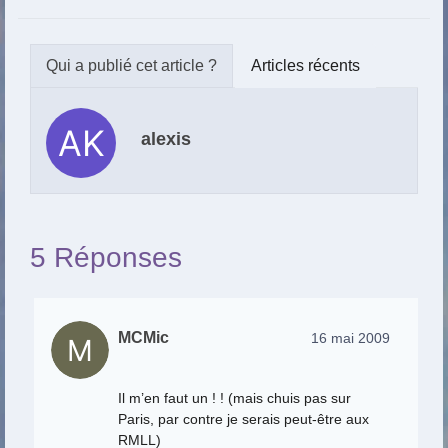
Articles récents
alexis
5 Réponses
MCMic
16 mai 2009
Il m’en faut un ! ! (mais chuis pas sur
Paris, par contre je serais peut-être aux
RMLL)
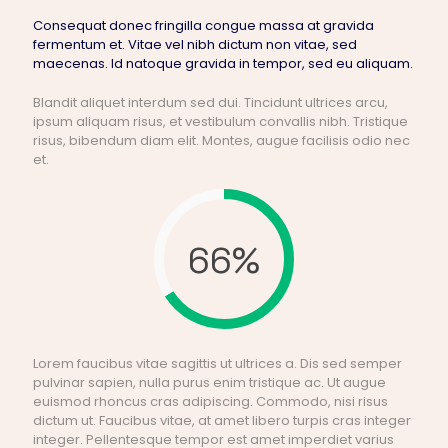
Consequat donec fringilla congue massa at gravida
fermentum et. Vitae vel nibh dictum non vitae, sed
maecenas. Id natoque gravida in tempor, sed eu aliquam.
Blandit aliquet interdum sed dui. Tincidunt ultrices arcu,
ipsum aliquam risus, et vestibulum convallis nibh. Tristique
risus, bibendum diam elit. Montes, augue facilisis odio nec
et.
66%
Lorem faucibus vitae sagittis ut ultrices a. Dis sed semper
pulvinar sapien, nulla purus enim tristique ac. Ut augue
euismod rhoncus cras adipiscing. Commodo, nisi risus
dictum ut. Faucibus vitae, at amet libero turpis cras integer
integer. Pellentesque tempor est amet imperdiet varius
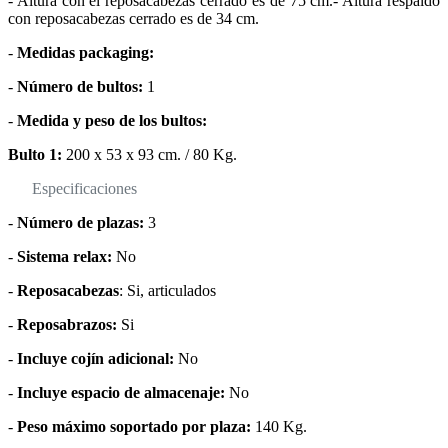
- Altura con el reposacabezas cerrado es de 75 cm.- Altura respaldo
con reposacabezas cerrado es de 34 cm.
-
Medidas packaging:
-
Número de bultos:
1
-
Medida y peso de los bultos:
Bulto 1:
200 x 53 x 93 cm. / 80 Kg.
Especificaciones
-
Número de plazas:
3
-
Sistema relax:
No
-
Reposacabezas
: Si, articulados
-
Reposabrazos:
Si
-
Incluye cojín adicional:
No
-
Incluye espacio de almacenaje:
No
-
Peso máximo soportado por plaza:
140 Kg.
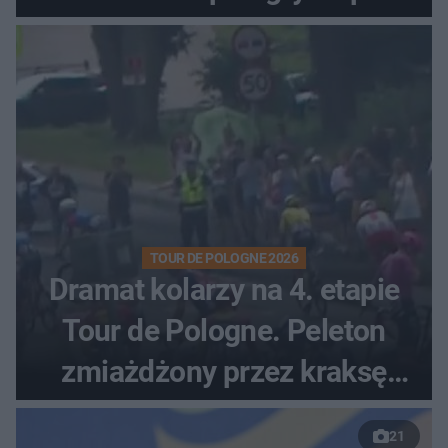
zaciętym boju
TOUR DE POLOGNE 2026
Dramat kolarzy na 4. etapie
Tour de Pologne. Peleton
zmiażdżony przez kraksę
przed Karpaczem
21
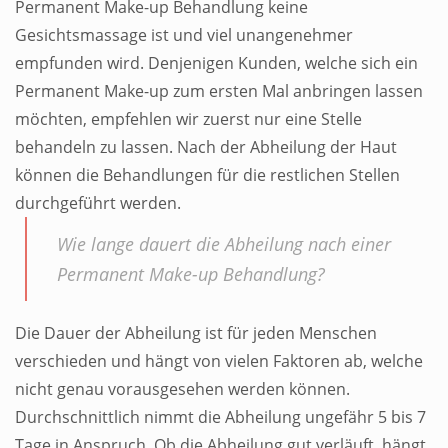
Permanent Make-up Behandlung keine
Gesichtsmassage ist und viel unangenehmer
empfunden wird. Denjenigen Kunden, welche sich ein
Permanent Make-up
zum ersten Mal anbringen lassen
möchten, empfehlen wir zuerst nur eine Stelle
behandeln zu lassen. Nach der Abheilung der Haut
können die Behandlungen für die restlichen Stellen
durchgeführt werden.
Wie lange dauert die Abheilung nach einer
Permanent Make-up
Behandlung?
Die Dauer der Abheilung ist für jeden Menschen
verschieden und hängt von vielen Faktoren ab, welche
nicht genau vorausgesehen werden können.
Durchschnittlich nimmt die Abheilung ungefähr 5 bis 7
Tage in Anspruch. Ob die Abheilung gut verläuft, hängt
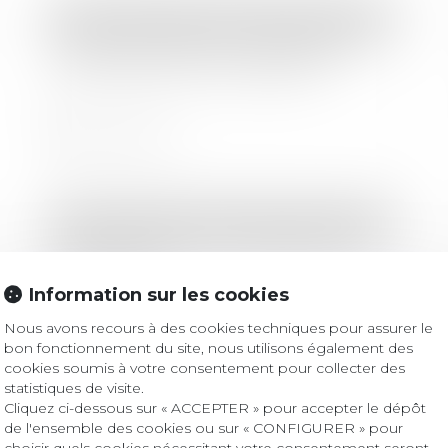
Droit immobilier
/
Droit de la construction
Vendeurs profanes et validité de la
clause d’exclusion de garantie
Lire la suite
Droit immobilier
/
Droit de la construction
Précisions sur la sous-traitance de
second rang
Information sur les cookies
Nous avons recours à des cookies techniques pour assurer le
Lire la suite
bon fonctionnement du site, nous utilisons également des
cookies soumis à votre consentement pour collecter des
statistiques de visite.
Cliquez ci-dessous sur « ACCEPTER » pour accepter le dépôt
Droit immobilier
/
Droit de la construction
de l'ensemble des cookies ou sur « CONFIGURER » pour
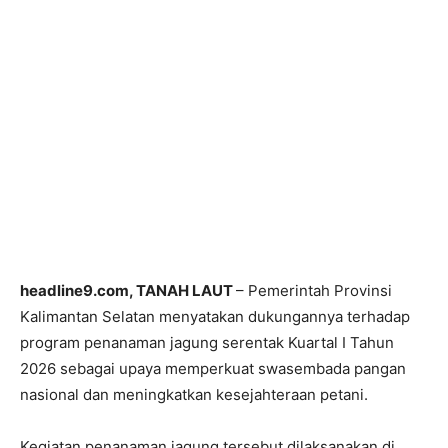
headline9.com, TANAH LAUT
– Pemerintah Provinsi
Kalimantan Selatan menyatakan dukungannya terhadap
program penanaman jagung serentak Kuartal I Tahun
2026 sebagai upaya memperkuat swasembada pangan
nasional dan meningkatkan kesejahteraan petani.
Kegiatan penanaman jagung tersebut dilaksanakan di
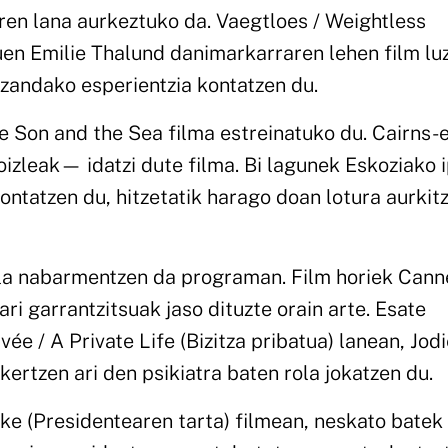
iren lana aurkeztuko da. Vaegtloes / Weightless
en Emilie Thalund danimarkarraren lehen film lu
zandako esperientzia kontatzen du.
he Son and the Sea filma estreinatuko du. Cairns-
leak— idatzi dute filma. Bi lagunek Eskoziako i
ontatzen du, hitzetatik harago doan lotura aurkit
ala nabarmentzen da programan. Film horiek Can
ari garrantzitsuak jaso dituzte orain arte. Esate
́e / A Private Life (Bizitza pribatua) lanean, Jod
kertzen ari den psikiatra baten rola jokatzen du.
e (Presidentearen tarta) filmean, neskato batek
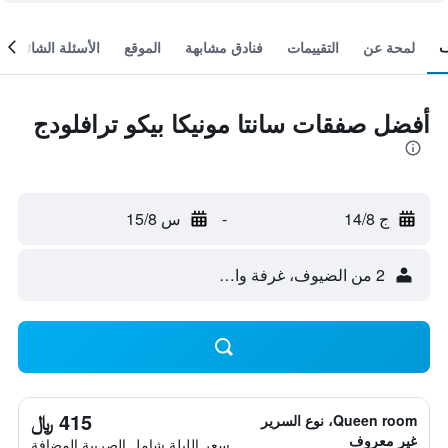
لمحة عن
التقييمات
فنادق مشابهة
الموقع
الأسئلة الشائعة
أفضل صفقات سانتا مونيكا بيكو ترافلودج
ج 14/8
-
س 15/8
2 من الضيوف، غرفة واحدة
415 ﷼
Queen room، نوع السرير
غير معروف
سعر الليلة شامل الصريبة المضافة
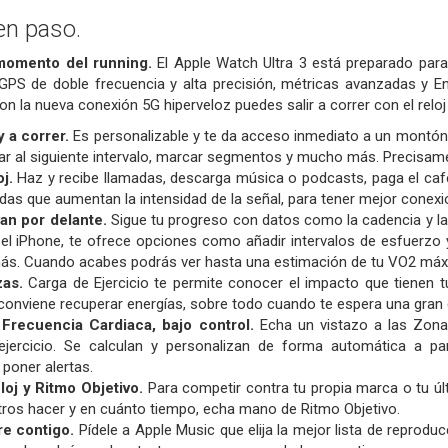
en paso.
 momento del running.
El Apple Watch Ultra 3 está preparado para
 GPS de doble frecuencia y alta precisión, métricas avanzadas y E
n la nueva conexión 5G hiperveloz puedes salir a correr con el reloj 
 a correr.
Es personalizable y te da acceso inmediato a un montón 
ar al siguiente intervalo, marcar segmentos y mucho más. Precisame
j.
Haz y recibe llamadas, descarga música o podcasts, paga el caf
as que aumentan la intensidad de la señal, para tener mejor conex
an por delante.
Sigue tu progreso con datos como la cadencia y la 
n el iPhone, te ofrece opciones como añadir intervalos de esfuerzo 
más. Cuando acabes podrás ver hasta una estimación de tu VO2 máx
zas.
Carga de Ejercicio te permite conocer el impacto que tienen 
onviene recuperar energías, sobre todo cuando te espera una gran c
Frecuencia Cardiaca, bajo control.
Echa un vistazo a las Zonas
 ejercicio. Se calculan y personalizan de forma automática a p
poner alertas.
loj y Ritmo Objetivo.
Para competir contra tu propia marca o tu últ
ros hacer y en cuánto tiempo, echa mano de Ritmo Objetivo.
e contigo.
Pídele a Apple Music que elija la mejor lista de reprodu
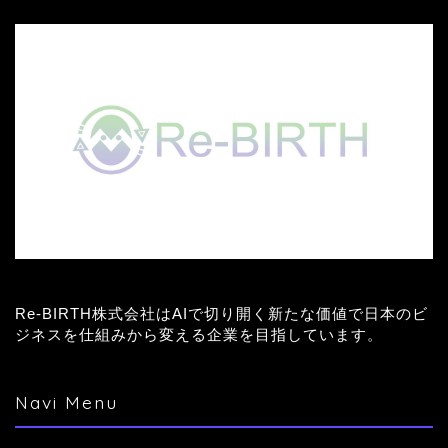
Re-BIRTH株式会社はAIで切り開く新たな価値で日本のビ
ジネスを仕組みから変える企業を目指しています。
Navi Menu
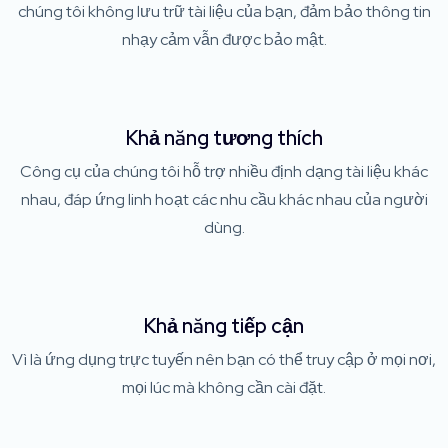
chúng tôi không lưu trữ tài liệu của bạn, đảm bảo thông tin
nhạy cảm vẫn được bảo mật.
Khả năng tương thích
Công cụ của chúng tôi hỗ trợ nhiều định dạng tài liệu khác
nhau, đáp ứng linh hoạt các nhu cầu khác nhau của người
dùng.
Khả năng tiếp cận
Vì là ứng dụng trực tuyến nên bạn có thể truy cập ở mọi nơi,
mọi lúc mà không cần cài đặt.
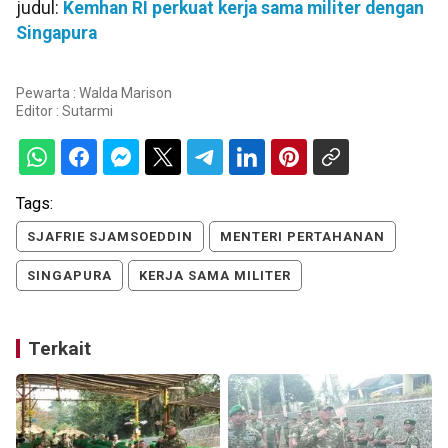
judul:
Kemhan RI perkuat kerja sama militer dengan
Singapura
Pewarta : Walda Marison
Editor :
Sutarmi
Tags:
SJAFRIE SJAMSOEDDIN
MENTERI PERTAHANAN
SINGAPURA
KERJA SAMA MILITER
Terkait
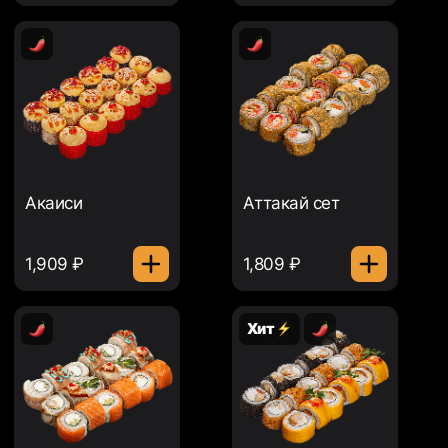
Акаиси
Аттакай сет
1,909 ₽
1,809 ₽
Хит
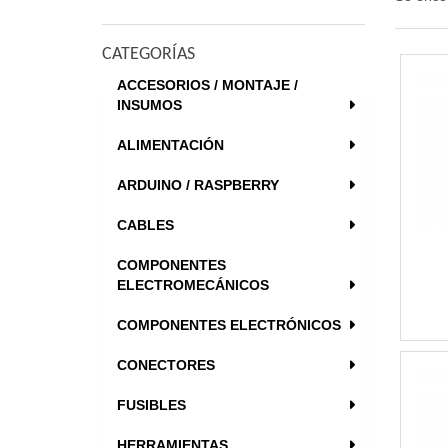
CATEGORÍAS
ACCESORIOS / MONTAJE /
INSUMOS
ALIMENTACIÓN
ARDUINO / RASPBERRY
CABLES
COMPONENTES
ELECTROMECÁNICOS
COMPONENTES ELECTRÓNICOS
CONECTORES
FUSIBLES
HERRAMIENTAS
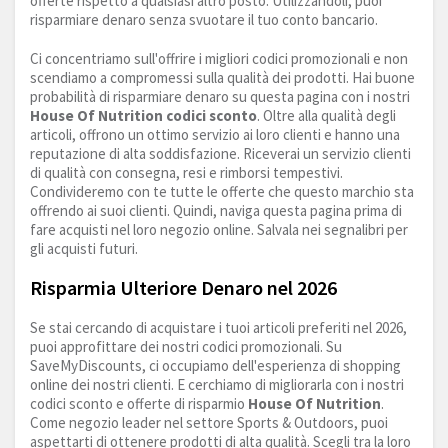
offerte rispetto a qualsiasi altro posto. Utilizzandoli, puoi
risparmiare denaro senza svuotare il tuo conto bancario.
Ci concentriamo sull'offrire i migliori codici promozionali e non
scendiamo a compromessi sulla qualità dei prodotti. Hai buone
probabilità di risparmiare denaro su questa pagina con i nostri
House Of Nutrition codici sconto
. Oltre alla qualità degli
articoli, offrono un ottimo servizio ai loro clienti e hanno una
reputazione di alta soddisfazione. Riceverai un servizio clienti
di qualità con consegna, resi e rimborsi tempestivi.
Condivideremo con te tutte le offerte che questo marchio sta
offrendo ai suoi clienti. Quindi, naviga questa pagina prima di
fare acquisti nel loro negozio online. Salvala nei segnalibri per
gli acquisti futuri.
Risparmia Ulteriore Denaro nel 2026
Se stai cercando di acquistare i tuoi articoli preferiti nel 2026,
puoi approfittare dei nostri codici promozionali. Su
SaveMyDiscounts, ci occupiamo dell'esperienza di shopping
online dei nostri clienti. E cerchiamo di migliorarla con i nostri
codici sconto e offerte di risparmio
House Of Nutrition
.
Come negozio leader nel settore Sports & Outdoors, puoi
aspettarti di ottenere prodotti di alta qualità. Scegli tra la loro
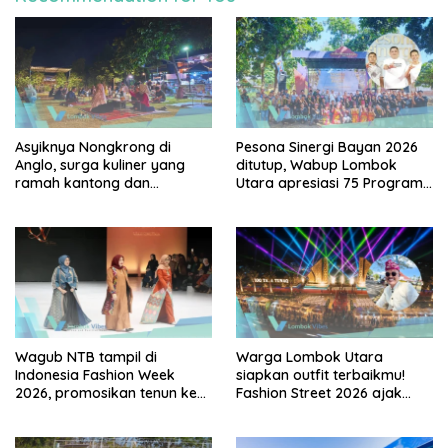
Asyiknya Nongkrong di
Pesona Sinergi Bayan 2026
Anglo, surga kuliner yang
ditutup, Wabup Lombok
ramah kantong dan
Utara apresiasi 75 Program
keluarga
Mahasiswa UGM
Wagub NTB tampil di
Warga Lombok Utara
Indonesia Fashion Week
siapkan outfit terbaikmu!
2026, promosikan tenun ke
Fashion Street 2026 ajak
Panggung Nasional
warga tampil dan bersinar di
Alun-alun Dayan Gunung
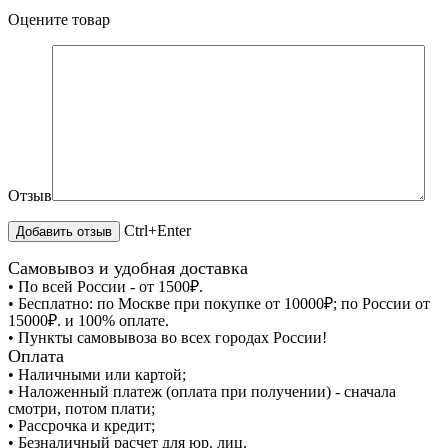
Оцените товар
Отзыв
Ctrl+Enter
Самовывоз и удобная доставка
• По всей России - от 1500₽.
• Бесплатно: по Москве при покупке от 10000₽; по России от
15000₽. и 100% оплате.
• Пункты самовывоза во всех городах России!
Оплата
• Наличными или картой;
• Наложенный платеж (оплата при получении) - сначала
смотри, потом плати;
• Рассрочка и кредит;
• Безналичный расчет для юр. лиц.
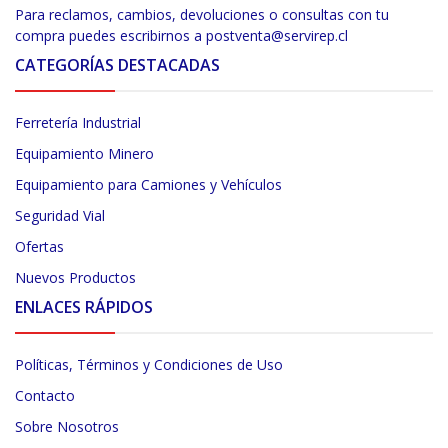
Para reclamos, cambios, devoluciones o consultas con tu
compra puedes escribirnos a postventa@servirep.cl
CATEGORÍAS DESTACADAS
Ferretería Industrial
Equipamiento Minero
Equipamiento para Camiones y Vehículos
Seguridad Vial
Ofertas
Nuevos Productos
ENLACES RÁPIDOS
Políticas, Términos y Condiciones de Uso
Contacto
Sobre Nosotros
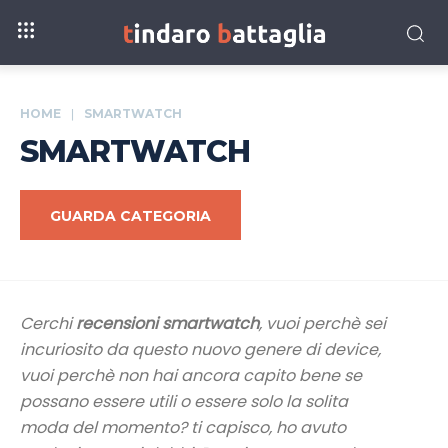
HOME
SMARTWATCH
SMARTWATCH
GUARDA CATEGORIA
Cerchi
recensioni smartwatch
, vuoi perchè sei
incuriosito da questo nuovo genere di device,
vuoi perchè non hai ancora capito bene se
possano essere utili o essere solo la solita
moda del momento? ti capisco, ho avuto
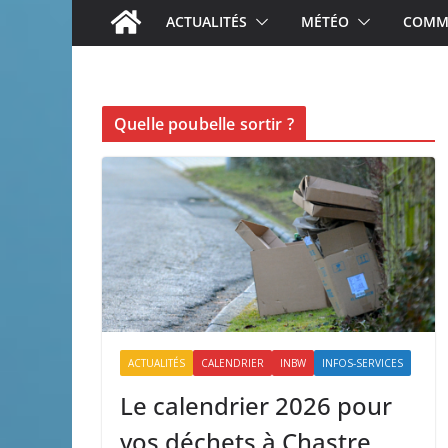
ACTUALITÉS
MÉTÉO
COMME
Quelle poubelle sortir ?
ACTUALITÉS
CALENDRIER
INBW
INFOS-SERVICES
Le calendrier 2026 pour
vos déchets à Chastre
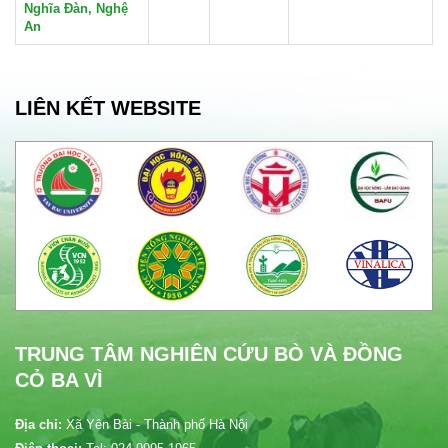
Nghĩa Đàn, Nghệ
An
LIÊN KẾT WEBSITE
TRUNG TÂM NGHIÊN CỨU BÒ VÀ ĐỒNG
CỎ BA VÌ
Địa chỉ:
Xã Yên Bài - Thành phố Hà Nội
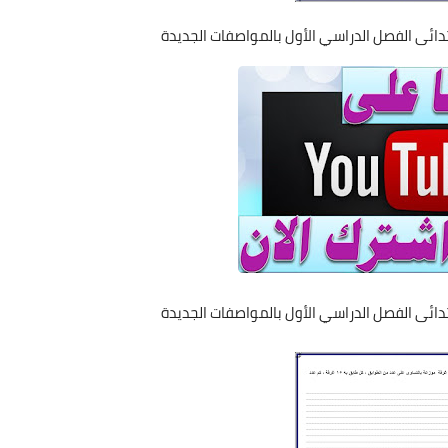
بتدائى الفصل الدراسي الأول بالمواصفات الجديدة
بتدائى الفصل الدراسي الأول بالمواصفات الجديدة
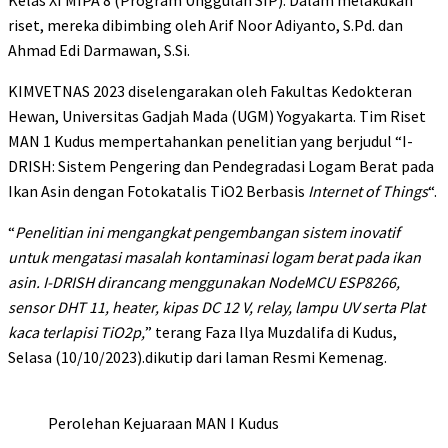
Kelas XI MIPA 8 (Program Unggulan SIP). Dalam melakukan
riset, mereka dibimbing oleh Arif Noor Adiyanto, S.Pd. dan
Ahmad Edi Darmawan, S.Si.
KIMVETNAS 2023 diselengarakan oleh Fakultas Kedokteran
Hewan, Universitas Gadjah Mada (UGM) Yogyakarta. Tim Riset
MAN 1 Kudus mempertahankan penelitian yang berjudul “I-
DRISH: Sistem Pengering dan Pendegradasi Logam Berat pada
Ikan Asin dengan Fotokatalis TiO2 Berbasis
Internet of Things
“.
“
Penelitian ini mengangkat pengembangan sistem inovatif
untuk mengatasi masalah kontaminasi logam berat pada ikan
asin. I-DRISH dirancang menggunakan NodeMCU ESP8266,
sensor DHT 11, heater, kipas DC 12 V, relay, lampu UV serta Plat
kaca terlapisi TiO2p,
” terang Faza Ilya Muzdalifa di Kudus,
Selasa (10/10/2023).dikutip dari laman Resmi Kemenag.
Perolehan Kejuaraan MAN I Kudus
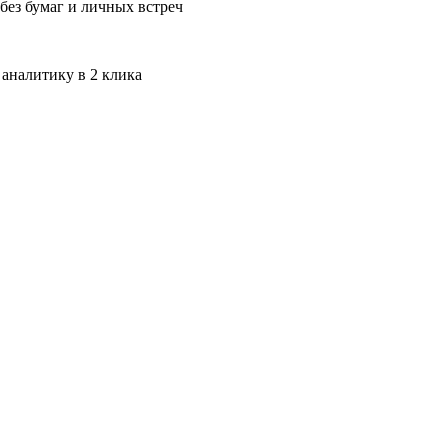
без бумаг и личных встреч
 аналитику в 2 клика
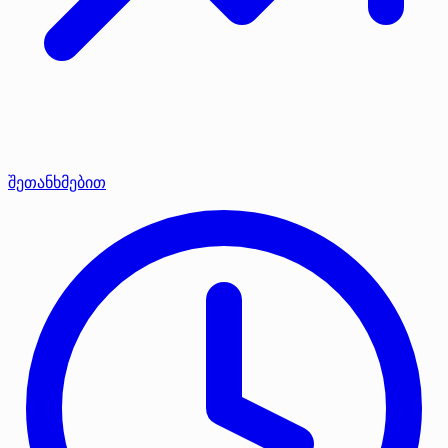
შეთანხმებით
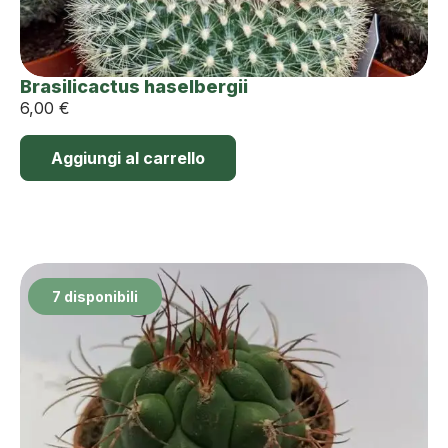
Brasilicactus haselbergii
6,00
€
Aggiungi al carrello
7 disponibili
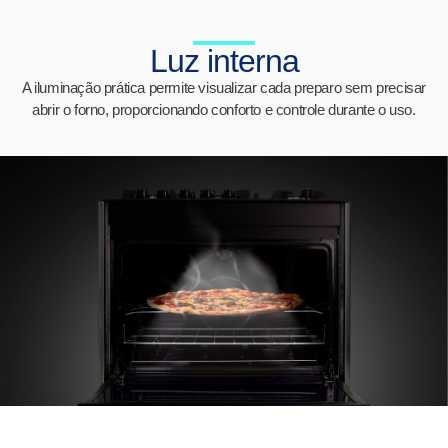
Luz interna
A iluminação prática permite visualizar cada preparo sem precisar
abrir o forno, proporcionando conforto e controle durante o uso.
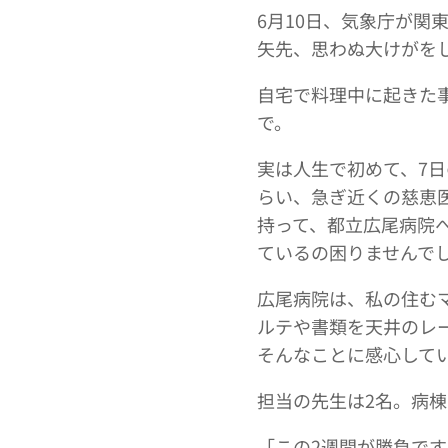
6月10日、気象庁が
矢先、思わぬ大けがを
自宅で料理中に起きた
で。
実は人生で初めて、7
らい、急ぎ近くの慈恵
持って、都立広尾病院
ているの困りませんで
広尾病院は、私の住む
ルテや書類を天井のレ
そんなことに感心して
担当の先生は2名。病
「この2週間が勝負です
--
Reproduce only the lines from the first line of the entries through the line containing "fermentum et. Vitae", exactly and with both ends kept. Omit the pictures.

Articles récents
alexis
5 Réponses
MCMic
16 mai 2009
Il m’en faut un ! ! (mais chuis pas sur
Paris, par contre je serais peut-être aux
RMLL)
Consequat donec fringilla congue massa at gravida
fermentum et. Vitae vel nibh dictum non vitae, sed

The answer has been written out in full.